### Aim of the task
Rewrite the items, from their first line through the line containing "Bild på Förlovningen stor banderoll - Hjärta", as a Markdown table with the columns No. and Line, leaving out any blank lines.
=== Provided data ===
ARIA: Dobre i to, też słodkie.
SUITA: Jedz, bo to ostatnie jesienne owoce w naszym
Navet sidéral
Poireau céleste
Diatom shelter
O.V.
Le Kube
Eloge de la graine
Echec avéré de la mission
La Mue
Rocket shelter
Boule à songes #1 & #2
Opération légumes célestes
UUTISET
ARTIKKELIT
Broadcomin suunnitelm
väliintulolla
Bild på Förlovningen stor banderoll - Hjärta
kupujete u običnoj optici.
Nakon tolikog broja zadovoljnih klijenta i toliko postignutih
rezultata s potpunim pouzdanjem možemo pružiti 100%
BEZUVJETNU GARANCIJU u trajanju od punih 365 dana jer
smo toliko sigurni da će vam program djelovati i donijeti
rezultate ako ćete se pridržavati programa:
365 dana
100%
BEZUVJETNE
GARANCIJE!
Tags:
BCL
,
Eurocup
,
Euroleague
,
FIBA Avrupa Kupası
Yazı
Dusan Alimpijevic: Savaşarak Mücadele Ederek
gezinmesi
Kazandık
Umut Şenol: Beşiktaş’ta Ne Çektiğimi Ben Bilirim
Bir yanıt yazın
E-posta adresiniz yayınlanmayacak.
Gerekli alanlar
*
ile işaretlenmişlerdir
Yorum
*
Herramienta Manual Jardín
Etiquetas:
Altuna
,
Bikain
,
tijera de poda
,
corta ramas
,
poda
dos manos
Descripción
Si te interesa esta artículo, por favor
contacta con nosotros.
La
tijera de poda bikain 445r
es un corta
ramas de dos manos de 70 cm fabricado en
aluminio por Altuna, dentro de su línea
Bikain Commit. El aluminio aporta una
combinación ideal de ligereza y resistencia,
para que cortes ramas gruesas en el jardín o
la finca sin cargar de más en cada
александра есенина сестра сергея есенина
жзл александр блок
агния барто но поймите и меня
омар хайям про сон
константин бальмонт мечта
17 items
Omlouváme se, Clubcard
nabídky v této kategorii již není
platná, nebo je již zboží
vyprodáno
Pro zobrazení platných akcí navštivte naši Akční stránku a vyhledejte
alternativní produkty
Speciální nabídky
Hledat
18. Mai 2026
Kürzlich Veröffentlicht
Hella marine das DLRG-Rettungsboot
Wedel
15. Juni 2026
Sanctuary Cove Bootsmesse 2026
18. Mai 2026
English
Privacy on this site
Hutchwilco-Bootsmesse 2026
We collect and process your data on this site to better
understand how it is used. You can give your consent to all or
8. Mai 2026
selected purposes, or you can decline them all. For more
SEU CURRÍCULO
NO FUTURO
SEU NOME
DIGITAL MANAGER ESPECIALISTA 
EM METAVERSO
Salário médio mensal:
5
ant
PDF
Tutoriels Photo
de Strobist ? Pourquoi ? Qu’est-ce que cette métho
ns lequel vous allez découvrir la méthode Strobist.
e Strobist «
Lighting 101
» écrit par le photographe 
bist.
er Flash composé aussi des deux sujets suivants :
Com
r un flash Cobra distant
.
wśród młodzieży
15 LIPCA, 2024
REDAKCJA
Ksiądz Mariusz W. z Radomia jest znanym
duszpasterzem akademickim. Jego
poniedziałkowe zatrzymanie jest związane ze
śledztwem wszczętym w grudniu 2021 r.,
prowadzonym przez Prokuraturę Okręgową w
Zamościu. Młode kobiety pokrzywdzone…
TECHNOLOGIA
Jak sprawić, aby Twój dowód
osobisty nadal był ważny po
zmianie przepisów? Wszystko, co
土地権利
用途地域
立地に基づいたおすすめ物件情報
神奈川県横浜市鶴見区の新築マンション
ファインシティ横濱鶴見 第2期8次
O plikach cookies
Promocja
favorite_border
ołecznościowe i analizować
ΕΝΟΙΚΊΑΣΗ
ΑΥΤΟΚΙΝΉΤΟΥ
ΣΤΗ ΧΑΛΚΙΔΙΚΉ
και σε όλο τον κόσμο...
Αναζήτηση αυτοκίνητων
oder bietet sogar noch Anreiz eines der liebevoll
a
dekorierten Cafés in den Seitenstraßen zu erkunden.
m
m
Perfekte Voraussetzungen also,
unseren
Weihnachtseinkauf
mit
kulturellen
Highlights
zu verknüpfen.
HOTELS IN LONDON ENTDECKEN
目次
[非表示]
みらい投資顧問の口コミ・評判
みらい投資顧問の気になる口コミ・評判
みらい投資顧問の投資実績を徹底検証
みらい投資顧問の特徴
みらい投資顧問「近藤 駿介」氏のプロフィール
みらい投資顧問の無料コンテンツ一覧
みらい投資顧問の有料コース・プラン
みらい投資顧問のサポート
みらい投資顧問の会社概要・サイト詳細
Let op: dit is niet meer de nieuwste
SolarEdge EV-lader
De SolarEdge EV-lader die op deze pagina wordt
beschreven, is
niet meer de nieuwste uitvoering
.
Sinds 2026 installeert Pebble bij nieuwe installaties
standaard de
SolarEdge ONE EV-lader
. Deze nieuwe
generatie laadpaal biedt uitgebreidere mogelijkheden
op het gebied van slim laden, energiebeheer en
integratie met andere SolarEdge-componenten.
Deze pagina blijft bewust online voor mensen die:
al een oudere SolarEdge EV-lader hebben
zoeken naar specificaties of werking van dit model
===
### Exercise solution
| No. | Line |
|---|---|
| 1 | ARIA: Dobre i to, też słodkie. |
| 2 | SUITA: Jedz, bo to ostatnie jesienne owoce w naszym |
| 3 | Navet sidéral |
| 4 | Poireau céleste |
| 5 | Diatom shelter |
| 6 | O.V. |
| 7 | Le Kube |
| 8 | Eloge de la graine |
| 9 | Echec avéré de la mission |
| 10 | La Mue |
| 11 | Rocket shelter |
| 12 | Boule à songes #1 & #2 |
| 13 | Opération légumes célestes |
| 14 | UUTISET |
| 15 | ARTIKKELIT |
| 16 | Broadcomin suunnitelm |
| 17 | väliintulolla |
| 18 | Bild på Förlovningen stor banderoll - Hjärta |